Line up and a guide will undo your choker, lift the rubber seal from the back of your neck, get you to lift the front out while you are looking down, and your head pops out.  Peel it down to your waist and go sit on the platform with our shoes ready.  The neck of the suit is put on a hangar which you are given to hold, wrap your arm over the back of the seat, and they pull from the boots and off she comes.  Step into your boots and off to the van to take off the insulated onesie and re-dress, and back out for a nice hot cup of hot chocolate.  Job done.

I had lots of misgivings about doing this, I’d been barking like a dog coughing the last few days, and I’m glad I switched to the dry suit option.  The “advantage” of a wetsuit is it allows you to dive, but I noticed the wet suit guys did none of that anyway, and I certainly wouldn’t have.  But it ended up being a great experience and I’m so glad I did it.

Did I mention you can drink the water? Filtered over 100 years, super pure.

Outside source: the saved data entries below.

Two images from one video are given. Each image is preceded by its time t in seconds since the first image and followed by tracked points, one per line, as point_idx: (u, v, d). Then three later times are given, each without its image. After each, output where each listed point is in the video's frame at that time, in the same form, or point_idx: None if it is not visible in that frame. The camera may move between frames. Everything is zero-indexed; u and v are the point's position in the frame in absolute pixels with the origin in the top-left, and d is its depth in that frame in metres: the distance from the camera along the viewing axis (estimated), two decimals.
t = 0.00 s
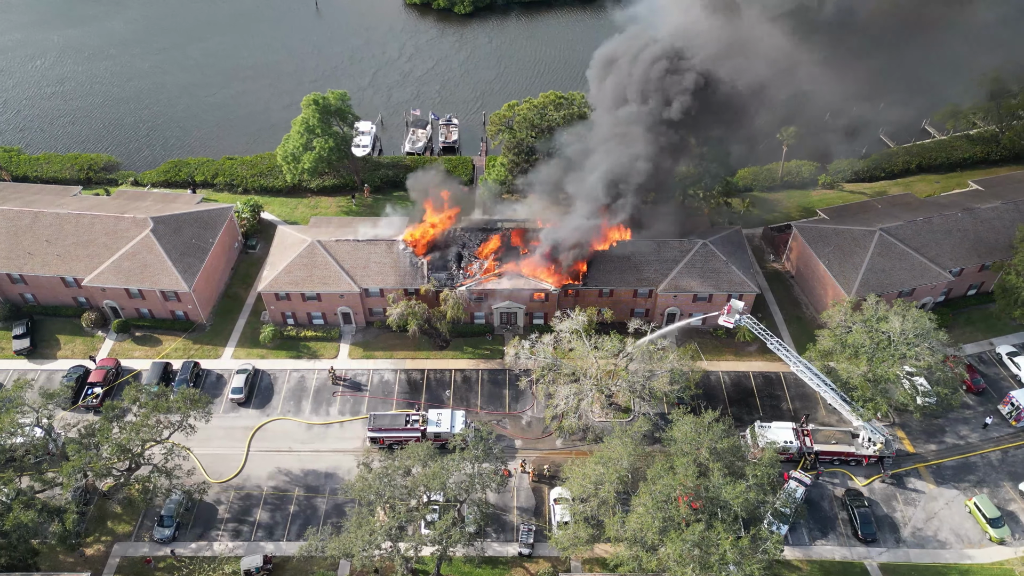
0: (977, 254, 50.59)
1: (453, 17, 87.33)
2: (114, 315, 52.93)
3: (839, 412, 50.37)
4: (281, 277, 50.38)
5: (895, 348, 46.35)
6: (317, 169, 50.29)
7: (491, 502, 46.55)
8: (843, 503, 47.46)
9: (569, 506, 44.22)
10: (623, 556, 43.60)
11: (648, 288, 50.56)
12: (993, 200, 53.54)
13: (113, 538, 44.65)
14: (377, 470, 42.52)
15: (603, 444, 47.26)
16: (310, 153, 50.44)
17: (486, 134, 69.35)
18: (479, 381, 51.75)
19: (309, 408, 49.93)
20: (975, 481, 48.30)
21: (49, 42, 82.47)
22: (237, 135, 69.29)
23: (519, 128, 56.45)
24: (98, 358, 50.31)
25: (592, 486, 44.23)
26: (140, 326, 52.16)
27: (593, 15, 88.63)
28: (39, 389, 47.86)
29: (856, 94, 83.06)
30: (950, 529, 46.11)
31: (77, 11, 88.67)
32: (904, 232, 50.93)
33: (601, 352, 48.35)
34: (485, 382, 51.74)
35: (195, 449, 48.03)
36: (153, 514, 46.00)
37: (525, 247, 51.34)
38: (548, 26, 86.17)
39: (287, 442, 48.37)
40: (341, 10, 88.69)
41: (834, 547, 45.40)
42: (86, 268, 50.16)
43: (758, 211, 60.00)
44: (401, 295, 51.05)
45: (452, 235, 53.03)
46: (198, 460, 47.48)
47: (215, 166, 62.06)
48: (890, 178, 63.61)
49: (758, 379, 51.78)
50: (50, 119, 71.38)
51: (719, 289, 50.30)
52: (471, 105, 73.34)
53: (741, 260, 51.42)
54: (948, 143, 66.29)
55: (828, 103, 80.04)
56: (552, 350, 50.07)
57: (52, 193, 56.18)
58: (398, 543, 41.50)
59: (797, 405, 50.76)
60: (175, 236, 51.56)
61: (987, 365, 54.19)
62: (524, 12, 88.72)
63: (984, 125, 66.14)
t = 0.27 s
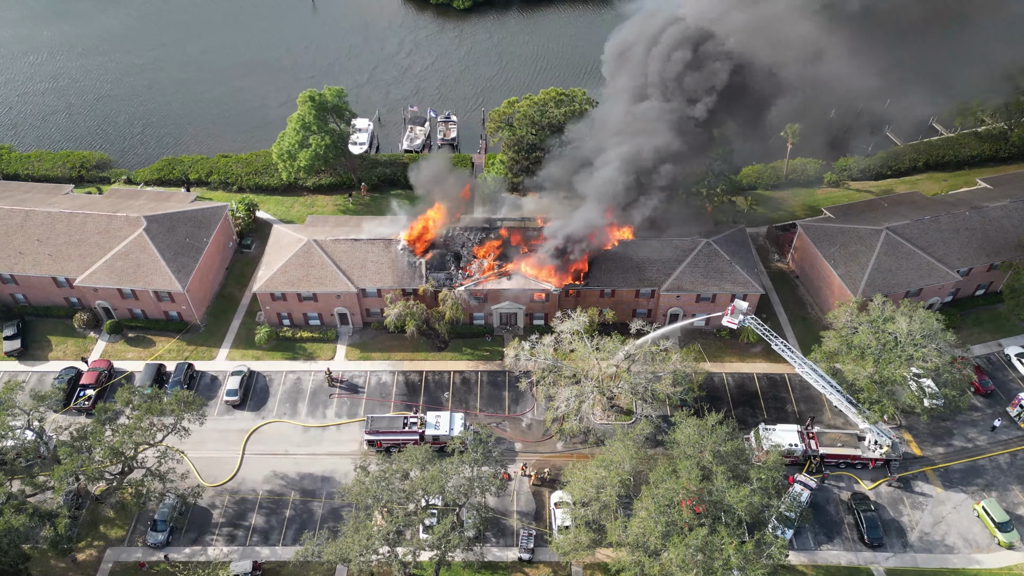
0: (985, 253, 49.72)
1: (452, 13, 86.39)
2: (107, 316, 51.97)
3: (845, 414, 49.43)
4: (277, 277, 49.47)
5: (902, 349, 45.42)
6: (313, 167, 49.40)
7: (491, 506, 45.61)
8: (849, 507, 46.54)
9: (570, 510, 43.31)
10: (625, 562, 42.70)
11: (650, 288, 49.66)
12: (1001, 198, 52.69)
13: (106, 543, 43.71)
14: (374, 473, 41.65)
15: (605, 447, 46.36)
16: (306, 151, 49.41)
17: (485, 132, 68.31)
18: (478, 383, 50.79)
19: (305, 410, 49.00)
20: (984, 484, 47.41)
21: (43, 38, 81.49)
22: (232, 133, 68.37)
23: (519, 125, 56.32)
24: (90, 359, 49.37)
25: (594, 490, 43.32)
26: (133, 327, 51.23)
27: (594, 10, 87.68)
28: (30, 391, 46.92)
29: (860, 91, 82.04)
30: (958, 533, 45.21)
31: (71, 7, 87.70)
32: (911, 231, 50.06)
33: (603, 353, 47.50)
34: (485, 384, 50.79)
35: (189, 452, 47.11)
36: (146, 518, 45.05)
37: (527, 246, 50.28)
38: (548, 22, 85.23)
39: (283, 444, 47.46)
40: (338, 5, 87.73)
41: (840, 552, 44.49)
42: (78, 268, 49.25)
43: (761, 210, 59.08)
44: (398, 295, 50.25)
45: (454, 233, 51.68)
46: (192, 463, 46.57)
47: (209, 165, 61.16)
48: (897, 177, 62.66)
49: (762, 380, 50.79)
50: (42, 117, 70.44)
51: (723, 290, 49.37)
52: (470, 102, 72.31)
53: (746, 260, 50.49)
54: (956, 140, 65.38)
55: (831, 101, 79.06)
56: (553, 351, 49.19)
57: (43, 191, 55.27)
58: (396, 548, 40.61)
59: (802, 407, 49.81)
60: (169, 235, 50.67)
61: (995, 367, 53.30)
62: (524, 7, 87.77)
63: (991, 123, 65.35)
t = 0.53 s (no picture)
0: (996, 253, 48.60)
1: (451, 8, 85.30)
2: (97, 317, 50.82)
3: (852, 417, 48.28)
4: (271, 277, 48.35)
5: (910, 350, 44.23)
6: (308, 165, 48.26)
7: (490, 511, 44.44)
8: (857, 512, 45.39)
9: (571, 516, 42.16)
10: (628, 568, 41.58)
11: (653, 288, 48.50)
12: (1012, 197, 51.59)
13: (96, 550, 42.55)
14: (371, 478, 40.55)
15: (606, 451, 45.24)
16: (301, 148, 48.25)
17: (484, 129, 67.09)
18: (477, 385, 49.59)
19: (300, 413, 47.84)
20: (995, 489, 46.28)
21: (37, 35, 80.37)
22: (227, 129, 67.26)
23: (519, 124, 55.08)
24: (80, 361, 48.21)
25: (595, 495, 42.19)
26: (124, 328, 50.05)
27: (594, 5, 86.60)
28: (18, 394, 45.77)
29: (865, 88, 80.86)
30: (969, 539, 44.08)
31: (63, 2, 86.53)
32: (920, 229, 48.94)
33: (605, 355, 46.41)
34: (484, 386, 49.62)
35: (181, 456, 45.96)
36: (137, 524, 43.90)
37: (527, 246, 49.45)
38: (548, 17, 84.13)
39: (277, 448, 46.30)
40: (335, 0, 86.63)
41: (847, 558, 43.36)
42: (68, 268, 48.10)
43: (766, 208, 57.96)
44: (395, 296, 49.03)
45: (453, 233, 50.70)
46: (184, 468, 45.43)
47: (202, 162, 60.02)
48: (907, 174, 61.58)
49: (768, 383, 49.60)
50: (33, 113, 69.33)
51: (728, 290, 48.23)
52: (469, 99, 71.14)
53: (751, 259, 49.34)
54: (966, 137, 64.18)
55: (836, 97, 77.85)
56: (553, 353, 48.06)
57: (33, 189, 54.15)
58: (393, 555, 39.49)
59: (809, 410, 48.63)
60: (161, 234, 49.54)
61: (1006, 369, 52.16)
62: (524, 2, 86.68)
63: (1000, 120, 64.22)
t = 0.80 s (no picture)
0: (1013, 252, 46.93)
1: None
2: (82, 318, 49.09)
3: (864, 422, 46.54)
4: (262, 277, 46.64)
5: (925, 352, 42.52)
6: (301, 160, 46.56)
7: (489, 519, 42.68)
8: (869, 520, 43.66)
9: (573, 525, 40.42)
10: None
11: (658, 288, 46.78)
12: None
13: (79, 560, 40.81)
14: (365, 485, 38.83)
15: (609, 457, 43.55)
16: (293, 143, 46.54)
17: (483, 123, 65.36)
18: (476, 389, 47.84)
19: (292, 418, 46.11)
20: (1012, 497, 44.60)
21: (26, 28, 78.56)
22: (218, 124, 65.60)
23: (518, 114, 53.69)
24: (64, 364, 46.48)
25: (598, 503, 40.51)
26: (110, 330, 48.30)
27: None
28: None
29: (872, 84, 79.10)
30: (985, 548, 42.39)
31: None
32: (934, 227, 47.31)
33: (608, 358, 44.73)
34: (482, 390, 47.87)
35: (169, 462, 44.22)
36: (123, 533, 42.13)
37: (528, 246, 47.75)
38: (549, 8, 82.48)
39: (268, 454, 44.57)
40: None
41: (859, 568, 41.66)
42: (52, 267, 46.38)
43: (774, 205, 56.31)
44: (391, 296, 47.28)
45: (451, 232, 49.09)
46: (172, 475, 43.70)
47: (191, 158, 58.35)
48: (920, 170, 59.97)
49: (777, 386, 47.88)
50: (19, 107, 67.67)
51: (736, 290, 46.54)
52: (467, 94, 69.36)
53: (760, 258, 47.64)
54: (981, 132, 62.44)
55: (843, 92, 76.07)
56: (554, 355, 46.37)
57: (15, 185, 52.47)
58: (387, 565, 37.78)
59: (819, 414, 46.90)
60: (148, 232, 47.85)
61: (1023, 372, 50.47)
62: None
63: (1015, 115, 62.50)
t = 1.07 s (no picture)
0: None
1: None
2: (66, 319, 47.43)
3: (877, 427, 44.83)
4: (252, 277, 45.00)
5: (939, 355, 40.86)
6: (293, 156, 44.96)
7: (487, 528, 40.98)
8: (882, 529, 41.96)
9: (575, 534, 38.75)
10: None
11: (663, 288, 45.14)
12: None
13: (62, 570, 39.17)
14: (359, 492, 37.19)
15: (613, 463, 41.90)
16: (285, 138, 44.89)
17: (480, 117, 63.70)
18: (474, 393, 46.12)
19: (283, 423, 44.43)
20: None
21: (14, 20, 76.78)
22: (208, 119, 63.99)
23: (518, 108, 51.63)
24: (47, 367, 44.79)
25: (601, 511, 38.87)
26: (95, 331, 46.64)
27: None
28: None
29: (881, 78, 77.24)
30: (1002, 558, 40.74)
31: None
32: (949, 225, 45.70)
33: (611, 360, 43.10)
34: (481, 393, 46.16)
35: (156, 469, 42.55)
36: (109, 542, 40.49)
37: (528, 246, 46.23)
38: None
39: (259, 461, 42.90)
40: None
41: None
42: (34, 267, 44.71)
43: (781, 202, 54.67)
44: (386, 297, 45.63)
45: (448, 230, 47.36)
46: (159, 482, 42.04)
47: (179, 153, 56.75)
48: (934, 165, 58.39)
49: (786, 390, 46.16)
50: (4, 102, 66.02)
51: (743, 290, 44.89)
52: (465, 88, 67.58)
53: (769, 257, 45.98)
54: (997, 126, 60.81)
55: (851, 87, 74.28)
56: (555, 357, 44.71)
57: None
58: None
59: (830, 419, 45.18)
60: (134, 231, 46.21)
61: None
62: None
63: None
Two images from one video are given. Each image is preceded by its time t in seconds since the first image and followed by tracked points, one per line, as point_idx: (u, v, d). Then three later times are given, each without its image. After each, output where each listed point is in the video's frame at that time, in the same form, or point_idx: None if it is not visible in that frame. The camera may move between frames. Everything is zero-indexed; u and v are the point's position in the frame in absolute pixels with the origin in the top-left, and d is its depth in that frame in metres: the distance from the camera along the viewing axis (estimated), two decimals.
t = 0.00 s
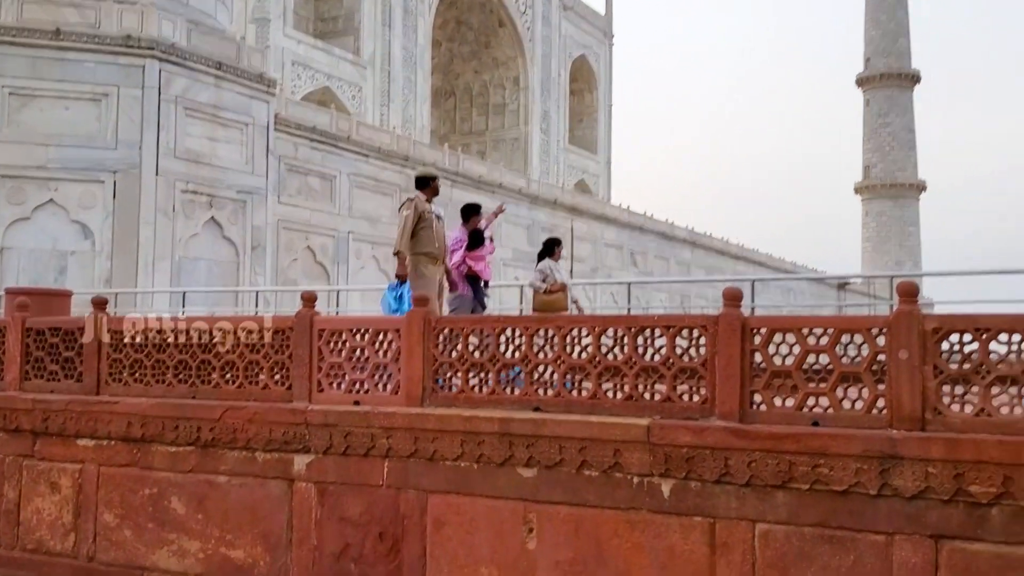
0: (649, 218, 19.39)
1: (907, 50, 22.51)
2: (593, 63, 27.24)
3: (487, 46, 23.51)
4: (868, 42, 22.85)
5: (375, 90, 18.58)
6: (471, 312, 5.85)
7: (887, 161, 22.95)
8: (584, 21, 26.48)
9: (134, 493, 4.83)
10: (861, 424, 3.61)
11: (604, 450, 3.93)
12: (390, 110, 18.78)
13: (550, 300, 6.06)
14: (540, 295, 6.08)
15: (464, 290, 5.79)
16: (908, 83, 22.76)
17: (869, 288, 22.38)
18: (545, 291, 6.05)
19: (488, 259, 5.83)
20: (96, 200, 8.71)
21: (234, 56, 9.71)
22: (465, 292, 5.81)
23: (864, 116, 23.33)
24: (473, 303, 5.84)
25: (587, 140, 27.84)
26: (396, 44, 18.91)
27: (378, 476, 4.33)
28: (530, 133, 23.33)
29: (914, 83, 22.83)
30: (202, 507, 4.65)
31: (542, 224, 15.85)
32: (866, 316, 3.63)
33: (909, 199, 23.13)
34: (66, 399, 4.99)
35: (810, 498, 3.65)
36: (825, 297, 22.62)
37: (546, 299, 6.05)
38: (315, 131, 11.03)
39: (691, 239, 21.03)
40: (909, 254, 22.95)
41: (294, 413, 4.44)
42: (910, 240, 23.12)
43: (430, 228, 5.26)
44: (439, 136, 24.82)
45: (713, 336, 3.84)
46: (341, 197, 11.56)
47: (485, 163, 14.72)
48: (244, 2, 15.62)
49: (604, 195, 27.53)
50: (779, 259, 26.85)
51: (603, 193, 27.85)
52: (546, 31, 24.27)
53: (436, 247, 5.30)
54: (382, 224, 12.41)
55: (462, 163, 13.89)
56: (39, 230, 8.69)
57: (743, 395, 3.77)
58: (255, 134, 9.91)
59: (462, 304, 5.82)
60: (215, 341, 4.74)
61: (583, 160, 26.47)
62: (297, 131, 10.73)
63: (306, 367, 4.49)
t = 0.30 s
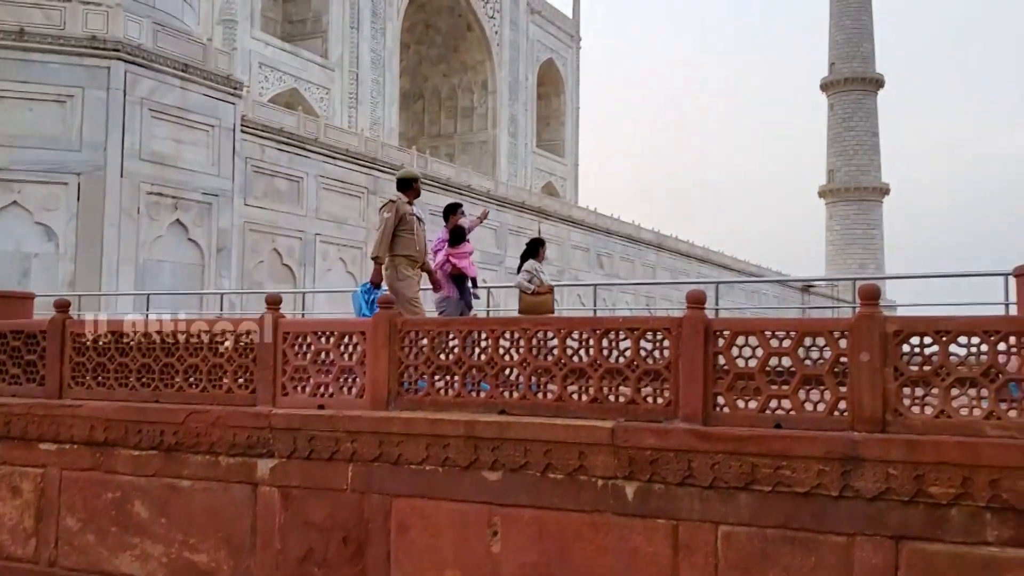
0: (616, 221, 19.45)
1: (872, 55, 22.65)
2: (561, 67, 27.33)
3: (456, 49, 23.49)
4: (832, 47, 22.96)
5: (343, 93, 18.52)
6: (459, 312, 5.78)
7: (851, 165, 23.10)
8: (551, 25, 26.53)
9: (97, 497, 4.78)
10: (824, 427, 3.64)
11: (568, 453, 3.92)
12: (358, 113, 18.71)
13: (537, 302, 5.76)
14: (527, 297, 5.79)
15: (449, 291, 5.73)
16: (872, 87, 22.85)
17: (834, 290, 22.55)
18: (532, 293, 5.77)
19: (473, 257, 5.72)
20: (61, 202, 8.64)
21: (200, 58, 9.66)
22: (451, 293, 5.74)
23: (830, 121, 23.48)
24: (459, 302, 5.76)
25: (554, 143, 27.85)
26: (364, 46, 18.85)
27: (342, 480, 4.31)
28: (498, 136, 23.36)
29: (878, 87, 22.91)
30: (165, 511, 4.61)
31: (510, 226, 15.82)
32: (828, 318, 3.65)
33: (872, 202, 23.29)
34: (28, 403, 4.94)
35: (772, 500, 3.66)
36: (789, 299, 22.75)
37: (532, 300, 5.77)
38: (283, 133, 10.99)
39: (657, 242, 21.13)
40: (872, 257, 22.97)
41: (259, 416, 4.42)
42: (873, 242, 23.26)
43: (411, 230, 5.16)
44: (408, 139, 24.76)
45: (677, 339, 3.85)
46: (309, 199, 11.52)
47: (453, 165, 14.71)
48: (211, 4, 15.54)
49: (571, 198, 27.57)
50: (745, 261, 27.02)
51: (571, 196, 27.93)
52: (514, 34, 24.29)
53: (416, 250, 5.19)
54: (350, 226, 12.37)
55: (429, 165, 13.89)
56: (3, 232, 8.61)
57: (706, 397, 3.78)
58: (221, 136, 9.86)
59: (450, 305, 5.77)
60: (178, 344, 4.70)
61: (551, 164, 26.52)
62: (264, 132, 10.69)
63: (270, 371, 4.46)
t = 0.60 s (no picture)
0: (578, 229, 19.51)
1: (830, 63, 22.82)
2: (523, 74, 27.39)
3: (418, 56, 23.45)
4: (792, 56, 23.11)
5: (304, 99, 18.42)
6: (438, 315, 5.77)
7: (810, 173, 23.24)
8: (513, 32, 26.57)
9: (50, 508, 4.70)
10: (781, 432, 3.65)
11: (527, 460, 3.91)
12: (319, 119, 18.62)
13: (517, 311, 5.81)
14: (509, 306, 5.83)
15: (426, 295, 5.73)
16: (830, 95, 23.04)
17: (793, 297, 22.69)
18: (514, 301, 5.82)
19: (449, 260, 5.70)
20: (15, 209, 8.51)
21: (158, 64, 9.57)
22: (428, 297, 5.75)
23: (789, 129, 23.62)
24: (437, 306, 5.76)
25: (516, 150, 27.89)
26: (325, 53, 18.76)
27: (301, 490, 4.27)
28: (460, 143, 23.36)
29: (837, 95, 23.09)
30: (121, 522, 4.54)
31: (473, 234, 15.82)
32: (785, 324, 3.68)
33: (831, 210, 23.47)
34: None
35: (731, 507, 3.68)
36: (749, 306, 22.91)
37: (515, 309, 5.81)
38: (241, 139, 10.91)
39: (619, 249, 21.19)
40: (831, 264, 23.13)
41: (215, 426, 4.37)
42: (832, 249, 23.39)
43: (385, 238, 5.13)
44: (370, 146, 24.68)
45: (636, 346, 3.86)
46: (269, 206, 11.44)
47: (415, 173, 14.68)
48: (170, 10, 15.43)
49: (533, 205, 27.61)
50: (705, 269, 27.16)
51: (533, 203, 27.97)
52: (476, 42, 24.28)
53: (390, 259, 5.17)
54: (312, 234, 12.29)
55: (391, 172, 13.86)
56: None
57: (665, 404, 3.80)
58: (179, 143, 9.77)
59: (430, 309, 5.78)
60: (134, 353, 4.64)
61: (514, 171, 26.56)
62: (224, 139, 10.60)
63: (228, 380, 4.42)
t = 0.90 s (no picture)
0: (538, 239, 19.55)
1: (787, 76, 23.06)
2: (483, 85, 27.43)
3: (376, 65, 23.40)
4: (749, 68, 23.34)
5: (261, 108, 18.29)
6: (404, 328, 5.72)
7: (767, 184, 23.42)
8: (473, 43, 26.62)
9: None
10: (738, 442, 3.67)
11: (486, 472, 3.90)
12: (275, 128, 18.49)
13: (495, 319, 5.94)
14: (486, 314, 5.93)
15: (395, 308, 5.68)
16: (787, 107, 23.28)
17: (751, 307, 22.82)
18: (491, 309, 5.92)
19: (418, 274, 5.65)
20: None
21: (111, 72, 9.45)
22: (396, 309, 5.70)
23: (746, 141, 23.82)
24: (405, 319, 5.71)
25: (476, 161, 27.91)
26: (282, 61, 18.63)
27: (256, 504, 4.22)
28: (420, 153, 23.31)
29: (793, 108, 23.33)
30: (71, 539, 4.45)
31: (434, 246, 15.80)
32: (741, 334, 3.70)
33: (787, 221, 23.85)
34: None
35: (688, 517, 3.68)
36: (706, 315, 23.08)
37: (491, 317, 5.92)
38: (197, 148, 10.80)
39: (578, 259, 21.24)
40: (788, 274, 23.34)
41: (169, 440, 4.31)
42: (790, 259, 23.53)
43: (358, 246, 5.10)
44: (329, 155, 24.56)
45: (594, 356, 3.86)
46: (225, 216, 11.32)
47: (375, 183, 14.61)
48: (124, 17, 15.28)
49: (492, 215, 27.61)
50: (664, 279, 27.29)
51: (493, 214, 27.98)
52: (436, 51, 24.26)
53: (364, 267, 5.14)
54: (269, 244, 12.18)
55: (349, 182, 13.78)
56: None
57: (623, 414, 3.80)
58: (132, 152, 9.65)
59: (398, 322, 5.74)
60: (84, 366, 4.56)
61: (474, 181, 26.55)
62: (178, 148, 10.48)
63: (181, 393, 4.36)
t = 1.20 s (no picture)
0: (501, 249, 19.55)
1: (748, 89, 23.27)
2: (447, 95, 27.43)
3: (339, 75, 23.35)
4: (711, 81, 23.51)
5: (222, 117, 18.13)
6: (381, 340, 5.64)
7: (729, 195, 23.56)
8: (438, 54, 26.63)
9: None
10: (699, 452, 3.67)
11: (447, 484, 3.87)
12: (236, 137, 18.33)
13: (474, 326, 5.88)
14: (465, 322, 5.88)
15: (372, 321, 5.60)
16: (749, 120, 23.49)
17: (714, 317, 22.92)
18: (471, 317, 5.86)
19: (393, 285, 5.56)
20: None
21: (68, 80, 9.32)
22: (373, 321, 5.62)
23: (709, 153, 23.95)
24: (383, 331, 5.62)
25: (440, 171, 27.89)
26: (244, 70, 18.50)
27: (214, 518, 4.16)
28: (384, 163, 23.23)
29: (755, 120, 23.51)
30: (24, 556, 4.37)
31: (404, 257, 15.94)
32: (703, 344, 3.70)
33: (750, 232, 23.87)
34: None
35: (650, 527, 3.68)
36: (670, 326, 23.17)
37: (470, 326, 5.87)
38: (155, 158, 10.69)
39: (542, 269, 21.26)
40: (751, 284, 23.47)
41: (125, 454, 4.24)
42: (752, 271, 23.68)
43: (335, 253, 5.06)
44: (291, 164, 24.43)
45: (556, 366, 3.85)
46: (184, 226, 11.21)
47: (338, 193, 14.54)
48: (82, 25, 15.13)
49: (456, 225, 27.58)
50: (627, 289, 27.37)
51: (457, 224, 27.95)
52: (399, 61, 24.22)
53: (338, 274, 5.11)
54: (230, 255, 12.07)
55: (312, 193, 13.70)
56: None
57: (585, 424, 3.79)
58: (89, 161, 9.55)
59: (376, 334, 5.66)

There was lots of stuff floating in it, so I didn't deliberately ingest, but I'm sure I quaffed a couple of unintentional mouthfuls.

After we were done I wandered back to the parking lot to get my camera and re-traced my steps snapping pix of the next group on the production line.  

The staging area

Sit on the shelf, hold on while they pull the dry suit off you



It was a stunning day, sunny and clear and not a breath of wind and so I went for another wander around Thingvellir park.  



I went to the visitors centre and got a BLT for lunch and bought a coffee.  They give you a cup and you then use the machine to order what you want.  It said “place your cup” which I did, expecting it to present a menu.  It didn’t, and so I started pushing buttons, and before I knew it I had ordered a Swiss Mocha.  Ah well, it was hot and drinkable.  

My kind of place 👍

I wandered a bit more and pondered what I would do next.  The weather forecast for the south coast is pants for the next week, rain rain rain and then snow.  Sigh.  Snaesfellnes peninsular is fine, so I decided to head there for a re-do of Kirkjufell, which was miserably wet and did not give us a sunrise.  I arrived around 5 pm, and even though the light was nothing special, I took some pix of it reflected in the lake with long exposure.  

Kirkjufell


And even though we have been here before, we came a completely different route, and as is often the case, the journey is as good as the destination.  Great scenery along the way, such a shame there are not more pull-out spots,

Have settled into the very basic “campground” which has toilets and handbasins for 1000KR per night ($12.42) and have tucked into an Italian anti-pasto platter and salad washed down with a glass of red wine.